Penny was eighteen when I’d taken her in, and even then, I’d wanted her. But she was young and vulnerable, so I kept away.

But that night…I couldn’t. I was so damn lonely. I wanted to tell her how I felt, but I knew it was selfish of me.

Still, I fucked up.

Big time.

And now she’s going to leave.

After her shower, Penny storms into the room and throws herself onto the bed like a petulant child. I freshen up for dinner, trying to figure out what to say to her.

Is it selfish to confess my feelings toward her?

Definitely.

The only decent thing to do is offer her a severance.

When I exit the bathroom, I find her curled under the covers. At first, I think she’s asleep. But then I see her body trembling.

She’s crying.

I can’t think of a time I’ve ever felt such strong self-loathing before. I have to make this right. But how?

“You okay, Penny?” I whisper.

She shakes her head.

“Is there anything I can do?”

“Hold me,” she blurts.

I climb under the covers and spoon her, praying I don’t pop a boner.

“It’s going to be okay.”

“No, it’s not.” She sniffles.

“And why is that?”

“Just…because. I didn’t ask you to talk to me. I asked you to hold me.”

I hold her tightly so she feels safe, hoping to somehow make things better for her.

She presses back, takes my hand, and pulls it under her shirt to her breasts.

Which is…confusing.

She pushes her ass against my now-hardened cock, making me hiss out a breath.

And because there is no denying that it’s her who’s initiating, I grab her cotton sports bra and pull it up over her tits.

She yelps a cute sound, which makes me leak pre-cum into my boxers. As I rut against her, I knead her breasts, loving how reactive she is to my touch.

Her tits feel bigger in my hand than they had before, probably because of the position we’re in. Or maybe it’s just winter weight gain.

“Grey?”

“Yes, Penny?”

“I’m horny.”

“Clearly.”

“Will you take me?”

As if I could deny her.

“Of course.”

She wiggles around, and I realize she’s taking her pants off.

“Hurry!”

I pull my hand away from her breast and brush her hair aside to kiss her neck. “But I want to taste you.”

I place light kisses over her sensitive skin, hoping to relax her.

“I don’t want that.”

“Why not, baby? You know you like it.”

She makes a frustrated sound and turns around in the bed; her features a mixture of fury and frustration.

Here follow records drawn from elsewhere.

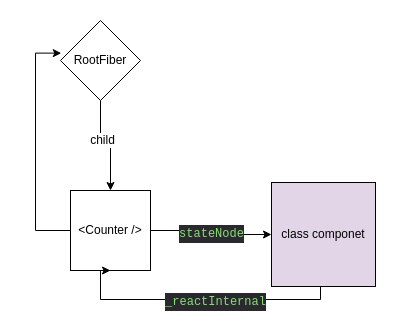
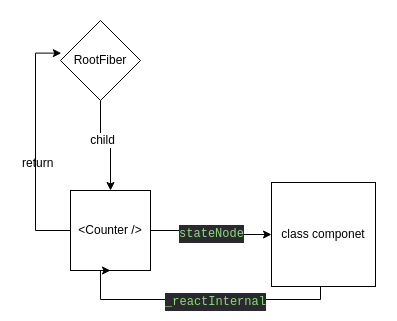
  <mxCell id="0" />
  <mxCell id="1" parent="0" />
  <mxCell id="2" value="" style="edgeStyle=orthogonalEdgeStyle;rounded=0;orthogonalLoop=1;jettySize=auto;html=1;" parent="1" source="4" target="7" edge="1"><mxGeometry relative="1" as="geometry" /></mxCell>
  <mxCell id="3" value="child" style="text;html=1;resizable=0;points=[];align=center;verticalAlign=middle;labelBackgroundColor=#ffffff;" parent="2" vertex="1" connectable="0"><mxGeometry x="-0.23" y="1" relative="1" as="geometry"><mxPoint as="offset" /></mxGeometry></mxCell>
  <mxCell id="4" value="RootFiber&lt;br&gt;" style="rhombus;whiteSpace=wrap;html=1;aspect=fixed;" parent="1" vertex="1"><mxGeometry x="60" y="20" width="80" height="80" as="geometry" /></mxCell>
  <mxCell id="5" style="edgeStyle=orthogonalEdgeStyle;rounded=0;orthogonalLoop=1;jettySize=auto;html=1;entryX=0.01;entryY=0.408;entryDx=0;entryDy=0;entryPerimeter=0;" parent="1" source="7" target="4" edge="1"><mxGeometry relative="1" as="geometry"><Array as="points"><mxPoint x="35" y="230" /><mxPoint x="35" y="53" /></Array></mxGeometry></mxCell>
  <mxCell id="6" value="&lt;div style=&quot;color: rgb(177 , 177 , 179) ; background-color: rgb(42 , 42 , 46) ; font-family: &amp;#34;menlo&amp;#34; , &amp;#34;monaco&amp;#34; , &amp;#34;courier new&amp;#34; , monospace ; font-size: 12px ; line-height: 18px ; white-space: pre&quot;&gt;&lt;span style=&quot;color: #86de74&quot;&gt;stateNode&lt;/span&gt;&lt;/div&gt;" style="edgeStyle=orthogonalEdgeStyle;rounded=0;orthogonalLoop=1;jettySize=auto;html=1;entryX=0;entryY=0.5;entryDx=0;entryDy=0;" parent="1" source="7" target="11" edge="1"><mxGeometry relative="1" as="geometry" /></mxCell>
  <mxCell id="7" value="&amp;lt;Counter /&amp;gt;" style="whiteSpace=wrap;html=1;aspect=fixed;" parent="1" vertex="1"><mxGeometry x="70" y="190" width="80" height="80" as="geometry" /></mxCell>
+ <mxCell id="8" value="return" style="text;html=1;resizable=0;points=[];autosize=1;align=left;verticalAlign=top;spacingTop=-4;" parent="1" vertex="1"><mxGeometry x="20" y="153" width="50" height="20" as="geometry" /></mxCell>
  <mxCell id="9" style="edgeStyle=orthogonalEdgeStyle;rounded=0;orthogonalLoop=1;jettySize=auto;html=1;entryX=0.5;entryY=1;entryDx=0;entryDy=0;" parent="1" source="11" target="7" edge="1"><mxGeometry relative="1" as="geometry"><Array as="points"><mxPoint x="320" y="299" /><mxPoint x="100" y="299" /></Array></mxGeometry></mxCell>
  <mxCell id="10" value="&lt;div style=&quot;color: rgb(177 , 177 , 179) ; background-color: rgb(42 , 42 , 46) ; font-family: &amp;#34;menlo&amp;#34; , &amp;#34;monaco&amp;#34; , &amp;#34;courier new&amp;#34; , monospace ; line-height: 18px ; white-space: pre&quot;&gt;&lt;span style=&quot;color: #86de74&quot;&gt;_reactInternal&lt;/span&gt;&lt;/div&gt;" style="text;html=1;resizable=0;points=[];align=center;verticalAlign=middle;labelBackgroundColor=#ffffff;" parent="9" vertex="1" connectable="0"><mxGeometry x="-0.122" y="1" relative="1" as="geometry"><mxPoint as="offset" /></mxGeometry></mxCell>
- <mxCell id="11" value="class componet" style="whiteSpace=wrap;html=1;aspect=fixed;fillColor=#e1d5e7;" parent="1" vertex="1"><mxGeometry x="271" y="182" width="104" height="104" as="geometry" /></mxCell>
+ <mxCell id="11" value="class componet" style="whiteSpace=wrap;html=1;aspect=fixed;" parent="1" vertex="1"><mxGeometry x="271" y="182" width="104" height="104" as="geometry" /></mxCell>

“Will you stop trying to baby me and fuck me like I asked you to?”

Yes, ma’am!

As I’m pulling off my shirt, she grabs my belt, ripping the slack from the buckle. “Hurry up, Grey!”

A spark of frustration ignites in my chest that only makes me want her more. I throw my clothes in a pile on the floor, then grab her shirt to rip it off, but as I’m about to, she slaps my hand away and gets up on all fours.

She wiggles her butt and looks over at me expectantly. “Well?”

“What kind of game are you playing, Penny?” I growl as I move behind her.

She lowers the front half of her body to the bed, presenting her pussy to me, which damn near makes me come on the spot.

What the hell has gotten into this girl?

“Hurry!” she pouts.

And because I can’t help myself, I bend, giving her pussy a long lick up the center.

“Oh!” she gasps.

“You still want to rush?” I ask, teasing her clit with the tip of my tongue.

“You asshole,” she huffs, pressing her swollen pussy against my face.

I lick, lap, and suck her sweetness until she screams her release, which takes no time at all.

It’s crazy how easy she is to please. Like she was made for me. Or maybe I just want to believe that.

After she’s come, I get into position and swipe my cock up her seam.

“It’s sensitive!” she yelps.

Deciding against torture, I move away from her clit to her velvety hole, and give a rough push.

She’s just as tight as I remember her to be, though this time, she’s not a virgin.

I wonder if she’s had another since our time together. The thought sends a wave of anger coursing through my veins.

“Yeah, that’s it. Harder…” Penny moans.

I drive into her again and again, faster and harder, relishing the sound of her crying for more.

My mind goes to her heavy breasts, and how sexy they are. I pull Penny’s shirt up, but she swears at me and yanks it back down.